(Records from a data source)
-=-=-=-=-

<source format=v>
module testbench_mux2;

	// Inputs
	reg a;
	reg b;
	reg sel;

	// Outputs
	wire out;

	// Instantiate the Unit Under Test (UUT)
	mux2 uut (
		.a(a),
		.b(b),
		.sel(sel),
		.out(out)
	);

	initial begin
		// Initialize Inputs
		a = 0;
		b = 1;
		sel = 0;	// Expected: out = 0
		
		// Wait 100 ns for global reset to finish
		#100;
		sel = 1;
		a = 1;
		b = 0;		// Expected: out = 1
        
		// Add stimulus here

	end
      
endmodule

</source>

-=-=-=-=-

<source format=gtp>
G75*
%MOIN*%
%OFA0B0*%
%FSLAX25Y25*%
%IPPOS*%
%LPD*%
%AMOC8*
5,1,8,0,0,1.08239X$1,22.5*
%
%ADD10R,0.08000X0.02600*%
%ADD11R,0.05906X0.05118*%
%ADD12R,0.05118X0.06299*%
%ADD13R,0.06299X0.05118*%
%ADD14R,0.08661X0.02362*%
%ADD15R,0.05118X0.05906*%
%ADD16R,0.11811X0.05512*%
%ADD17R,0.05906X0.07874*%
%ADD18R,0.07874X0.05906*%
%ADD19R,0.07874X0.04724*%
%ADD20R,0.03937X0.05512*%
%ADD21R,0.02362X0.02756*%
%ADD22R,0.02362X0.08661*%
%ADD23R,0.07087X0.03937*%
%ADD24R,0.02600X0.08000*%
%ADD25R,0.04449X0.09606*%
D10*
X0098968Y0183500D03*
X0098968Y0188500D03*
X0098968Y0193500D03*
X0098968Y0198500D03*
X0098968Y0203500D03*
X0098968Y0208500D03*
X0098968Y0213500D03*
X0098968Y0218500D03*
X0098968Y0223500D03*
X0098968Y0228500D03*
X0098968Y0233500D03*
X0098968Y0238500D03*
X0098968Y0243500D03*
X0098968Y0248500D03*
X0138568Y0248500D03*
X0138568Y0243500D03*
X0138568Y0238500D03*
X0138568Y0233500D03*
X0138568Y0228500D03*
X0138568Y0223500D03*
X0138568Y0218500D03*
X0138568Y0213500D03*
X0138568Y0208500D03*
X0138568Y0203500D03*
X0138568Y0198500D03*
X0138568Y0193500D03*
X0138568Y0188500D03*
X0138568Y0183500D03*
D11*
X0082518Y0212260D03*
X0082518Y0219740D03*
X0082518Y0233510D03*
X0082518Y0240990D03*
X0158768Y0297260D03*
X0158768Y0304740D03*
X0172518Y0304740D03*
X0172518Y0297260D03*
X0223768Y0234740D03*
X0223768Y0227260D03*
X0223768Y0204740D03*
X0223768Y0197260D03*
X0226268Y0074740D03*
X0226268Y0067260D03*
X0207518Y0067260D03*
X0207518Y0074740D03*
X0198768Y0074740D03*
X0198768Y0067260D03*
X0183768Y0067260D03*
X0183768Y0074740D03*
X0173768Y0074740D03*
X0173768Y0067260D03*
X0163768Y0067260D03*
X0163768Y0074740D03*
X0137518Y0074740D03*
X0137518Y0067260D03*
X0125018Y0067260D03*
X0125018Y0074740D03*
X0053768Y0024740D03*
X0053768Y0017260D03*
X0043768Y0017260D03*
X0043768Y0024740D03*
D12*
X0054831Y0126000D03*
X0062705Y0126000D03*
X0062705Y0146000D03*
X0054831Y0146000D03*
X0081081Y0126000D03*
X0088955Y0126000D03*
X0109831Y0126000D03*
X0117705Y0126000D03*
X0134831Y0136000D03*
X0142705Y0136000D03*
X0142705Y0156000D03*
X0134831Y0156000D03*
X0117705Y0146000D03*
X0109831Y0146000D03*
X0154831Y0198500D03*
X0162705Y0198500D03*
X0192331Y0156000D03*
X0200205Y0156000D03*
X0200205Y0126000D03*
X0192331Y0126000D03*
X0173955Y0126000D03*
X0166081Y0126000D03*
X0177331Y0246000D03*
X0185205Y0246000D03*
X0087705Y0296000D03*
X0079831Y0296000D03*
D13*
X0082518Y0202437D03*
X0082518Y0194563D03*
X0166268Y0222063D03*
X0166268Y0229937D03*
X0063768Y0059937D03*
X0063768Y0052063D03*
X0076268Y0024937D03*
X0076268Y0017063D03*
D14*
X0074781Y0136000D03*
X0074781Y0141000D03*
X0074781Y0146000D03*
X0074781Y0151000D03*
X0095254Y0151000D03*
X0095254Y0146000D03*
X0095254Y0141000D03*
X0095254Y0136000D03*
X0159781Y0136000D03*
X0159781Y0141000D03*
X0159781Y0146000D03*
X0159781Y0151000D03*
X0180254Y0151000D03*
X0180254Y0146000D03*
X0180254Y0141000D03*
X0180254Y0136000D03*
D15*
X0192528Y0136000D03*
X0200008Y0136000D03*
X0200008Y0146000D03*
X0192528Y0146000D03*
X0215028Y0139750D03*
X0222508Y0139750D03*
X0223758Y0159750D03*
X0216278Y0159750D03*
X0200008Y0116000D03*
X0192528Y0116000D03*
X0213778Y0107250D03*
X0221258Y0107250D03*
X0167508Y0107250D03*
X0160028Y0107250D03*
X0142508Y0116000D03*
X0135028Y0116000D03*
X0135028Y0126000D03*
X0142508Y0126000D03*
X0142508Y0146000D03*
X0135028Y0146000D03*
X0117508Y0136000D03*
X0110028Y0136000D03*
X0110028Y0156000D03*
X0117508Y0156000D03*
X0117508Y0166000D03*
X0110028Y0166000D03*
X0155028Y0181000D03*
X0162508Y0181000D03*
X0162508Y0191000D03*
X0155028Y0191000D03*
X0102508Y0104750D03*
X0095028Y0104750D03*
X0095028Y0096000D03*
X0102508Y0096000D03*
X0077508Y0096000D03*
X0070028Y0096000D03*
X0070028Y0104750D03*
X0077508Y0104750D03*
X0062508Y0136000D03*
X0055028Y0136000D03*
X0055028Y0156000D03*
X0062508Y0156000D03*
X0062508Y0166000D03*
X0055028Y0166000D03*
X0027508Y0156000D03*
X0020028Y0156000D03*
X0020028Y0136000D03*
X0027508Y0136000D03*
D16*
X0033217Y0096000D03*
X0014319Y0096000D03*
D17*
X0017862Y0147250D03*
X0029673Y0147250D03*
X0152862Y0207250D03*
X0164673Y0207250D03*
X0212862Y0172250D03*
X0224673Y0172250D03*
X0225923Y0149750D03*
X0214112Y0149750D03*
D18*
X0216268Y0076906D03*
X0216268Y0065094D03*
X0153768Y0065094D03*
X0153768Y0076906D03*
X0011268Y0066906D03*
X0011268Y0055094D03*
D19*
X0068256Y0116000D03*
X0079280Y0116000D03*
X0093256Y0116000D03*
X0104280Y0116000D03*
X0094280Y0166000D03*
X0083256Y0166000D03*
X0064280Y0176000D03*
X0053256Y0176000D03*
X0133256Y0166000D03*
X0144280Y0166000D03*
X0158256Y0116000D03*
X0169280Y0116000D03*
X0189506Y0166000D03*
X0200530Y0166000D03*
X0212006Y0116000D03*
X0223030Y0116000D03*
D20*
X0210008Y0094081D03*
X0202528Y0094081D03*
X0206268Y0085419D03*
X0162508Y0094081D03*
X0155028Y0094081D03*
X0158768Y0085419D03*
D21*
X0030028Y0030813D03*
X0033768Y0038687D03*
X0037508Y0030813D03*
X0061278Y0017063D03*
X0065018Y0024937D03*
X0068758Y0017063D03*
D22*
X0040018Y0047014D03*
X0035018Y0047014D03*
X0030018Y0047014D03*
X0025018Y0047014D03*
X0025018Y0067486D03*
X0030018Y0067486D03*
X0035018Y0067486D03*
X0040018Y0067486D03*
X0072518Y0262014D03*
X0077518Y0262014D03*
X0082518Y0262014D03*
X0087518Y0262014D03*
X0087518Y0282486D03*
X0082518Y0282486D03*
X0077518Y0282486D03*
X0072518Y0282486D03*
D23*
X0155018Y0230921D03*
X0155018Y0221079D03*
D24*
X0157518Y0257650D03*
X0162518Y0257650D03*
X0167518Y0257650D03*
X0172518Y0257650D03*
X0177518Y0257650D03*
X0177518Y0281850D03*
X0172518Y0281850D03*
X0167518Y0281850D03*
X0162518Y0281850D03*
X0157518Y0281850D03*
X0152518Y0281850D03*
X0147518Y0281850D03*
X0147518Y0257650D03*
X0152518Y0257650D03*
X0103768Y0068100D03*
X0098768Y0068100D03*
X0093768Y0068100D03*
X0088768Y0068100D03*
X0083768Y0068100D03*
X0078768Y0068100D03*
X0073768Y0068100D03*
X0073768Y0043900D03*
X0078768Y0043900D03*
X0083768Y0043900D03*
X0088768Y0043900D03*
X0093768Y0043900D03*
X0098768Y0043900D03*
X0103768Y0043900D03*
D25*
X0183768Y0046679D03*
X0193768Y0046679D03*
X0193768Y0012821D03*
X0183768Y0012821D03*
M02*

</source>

-=-=-=-=-

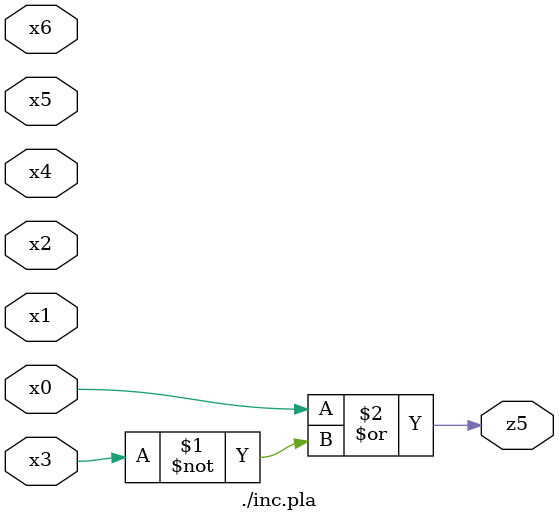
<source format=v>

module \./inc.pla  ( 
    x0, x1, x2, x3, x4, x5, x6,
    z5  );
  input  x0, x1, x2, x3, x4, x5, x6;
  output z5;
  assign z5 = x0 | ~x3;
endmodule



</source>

-=-=-=-=-

- **Problem requirements**:
From the entries above, copy out every line where the string "Expected" appears.

- **Reply to the exercise**:
		sel = 0;	// Expected: out = 0
		b = 0;		// Expected: out = 1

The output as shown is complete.